Carrying a smartphone is almost like having a powerful PC in your pocket. Most of the smartphones sold today have all the bells and whistles—a camera, online access (including email), keyboards, personal organizers, and other features you'd find on your laptop or desktop. But with the power and convenience of these intelligent mobile devices that we just can't live without, come a host of security threats. And, the smarter these phones become, the more vulnerable they will be to the same types of threats that plague our laptops and desktops.

The most common operating systems used by smartphones and personal digital assistants (PDAs) are Microsoft Windows CE and the Symbian OS. Microsoft has an open source policy with Windows CE, so adopting this operating system has been an attractive option for smartphone device manufacturers. At the same time, precisely because the code is open source, malware writers are seizing the opportunity to concoct exploits for mobile devices. Developing software under Windows Mobile and Win32 is very similar, so it's easy for authors of Win32 malware to transition to mobile malware.

The most significant threats to smartphones are in four areas, though there are others.

Text messages
Just about everyone does it—teenagers, professionals, and soccer moms—but few are aware of the risks associated with text messaging. Researchers at McAfee Avert® Labs have observed examples of short message service (SMS) phishing (also known as SMiShing), which is on the rise. One example is malware that uses the text messaging APIs to send fake messages to your contact list–similar to email spoofing. If you trust an incoming message based on its telephone number, then you’re vulnerable to anyone in your contact list whose mobile phone has been infected by a virus, which can easily send spoofed messages. And, it’s hard to tell if the message is malicious.

Contacts
Your contact list is probably the single most valuable asset on your smartphone, especially if you're a corporate user. Theft of corporate contact data could have dire consequences for employees and their employers. As we already mentioned, mobile viruses can "steal" a contact list and send out short messages containing a virus. It would be even worse if the malware packed your contact information and sent it to a malicious third-party! Many smartphone users take advantage of the phones' contact backup tools, which typically use programming calls such as IPOutlook, ItemCollection, IFolder, and IContact from the Pocket Outlook Object Model API Interfaces in the Windows Mobile SDK API. Malware developers could easily use these tools to procure and modify contact information and send the results to someone else.

Video
Who doesn’t enjoy the spontaneity of being able to snap photos or capture a video with a smartphone? Yes, even these features are now susceptible to various forms of malware. Through Microsoft’s APIs, mobile malware could conceivably take over the phone and use the camera to snap photos, though it would probably be difficult to get a good angle.
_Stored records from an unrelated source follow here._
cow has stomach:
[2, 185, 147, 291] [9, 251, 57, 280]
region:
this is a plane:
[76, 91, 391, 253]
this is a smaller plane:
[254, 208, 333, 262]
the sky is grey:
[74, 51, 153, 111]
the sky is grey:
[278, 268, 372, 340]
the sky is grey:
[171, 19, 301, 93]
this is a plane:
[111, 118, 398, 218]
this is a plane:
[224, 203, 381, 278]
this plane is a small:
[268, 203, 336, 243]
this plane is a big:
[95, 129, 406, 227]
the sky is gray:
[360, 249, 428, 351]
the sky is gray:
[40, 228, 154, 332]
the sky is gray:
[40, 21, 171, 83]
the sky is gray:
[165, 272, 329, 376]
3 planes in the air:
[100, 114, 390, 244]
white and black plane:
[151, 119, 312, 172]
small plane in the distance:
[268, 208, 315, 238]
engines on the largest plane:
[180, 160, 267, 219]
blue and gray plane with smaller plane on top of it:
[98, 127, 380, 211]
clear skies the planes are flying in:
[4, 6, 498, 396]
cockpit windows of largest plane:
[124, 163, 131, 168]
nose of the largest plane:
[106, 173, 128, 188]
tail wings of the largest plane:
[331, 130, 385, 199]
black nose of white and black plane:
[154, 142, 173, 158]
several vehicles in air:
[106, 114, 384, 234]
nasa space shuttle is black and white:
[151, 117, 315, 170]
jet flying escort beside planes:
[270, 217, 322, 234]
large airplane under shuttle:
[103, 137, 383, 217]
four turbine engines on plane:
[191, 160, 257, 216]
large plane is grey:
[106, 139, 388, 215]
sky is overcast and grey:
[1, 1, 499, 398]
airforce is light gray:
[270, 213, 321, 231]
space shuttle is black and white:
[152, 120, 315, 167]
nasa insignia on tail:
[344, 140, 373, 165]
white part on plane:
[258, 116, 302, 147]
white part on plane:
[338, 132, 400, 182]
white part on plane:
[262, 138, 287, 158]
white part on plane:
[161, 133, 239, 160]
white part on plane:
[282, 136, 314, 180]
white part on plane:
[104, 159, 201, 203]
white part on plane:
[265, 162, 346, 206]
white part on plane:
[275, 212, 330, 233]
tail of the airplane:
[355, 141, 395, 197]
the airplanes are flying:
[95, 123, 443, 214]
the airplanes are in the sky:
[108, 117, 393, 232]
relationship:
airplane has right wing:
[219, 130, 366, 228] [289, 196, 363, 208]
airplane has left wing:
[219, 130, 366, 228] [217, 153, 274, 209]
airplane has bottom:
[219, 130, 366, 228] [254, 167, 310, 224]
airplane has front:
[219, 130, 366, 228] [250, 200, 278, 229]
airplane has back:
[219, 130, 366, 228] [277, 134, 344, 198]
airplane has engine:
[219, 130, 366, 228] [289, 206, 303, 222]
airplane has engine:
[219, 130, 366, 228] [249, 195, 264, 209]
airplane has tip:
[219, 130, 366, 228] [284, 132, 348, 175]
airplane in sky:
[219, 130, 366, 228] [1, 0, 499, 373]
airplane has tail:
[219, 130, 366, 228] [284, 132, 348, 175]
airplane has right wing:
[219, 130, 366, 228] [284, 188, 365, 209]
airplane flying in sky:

But, the probability of automated exploitation using the camera is pretty low. However, the security of the photos and video already on the device is much easier to exploit. A virus could search for all JPG files through the file API and send those files to a malicious third party via the wireless network. Although the images can be large, there's generally plenty of bandwidth available in any country with a widespread 3G mobile network.

Phone transcriptions
What if your mobile phone were to suddenly turn into a tape recorder? Using the mobile voice-recording API, a virus could indeed change a mobile into a tape recorder. Microsoft applies the Waveform Audio Functions to record and play Wav files, according to the Windows Mobile SDK. Smartphones have limited storage space, however, so malware cannot record indefinitely. But, it could send the recorded file to an attacker via email or via the Multimedia Message Service (similar to SMS). If the attack were combined with the SMS interception technology we’ve already discussed, the malware could use SMS to activate the recording function, turning a mobile into a tape recorder that could be turned on and off remotely.

Everyone loves the convenience of smartphones. But because of the many APIs available for the Windows Mobile operating system, lack of security awareness, and the powerful promise of financial gain, malware writers continue to create viruses. The majority of today’s mobile malware doesn’t present a significant risk, but we can’t let our guard down. Right now, we’re in the early stages. It will probably only get worse, so it’s essential to exercise caution. The best way to protect your smartphone is to be proactive and keep malware off in the first place.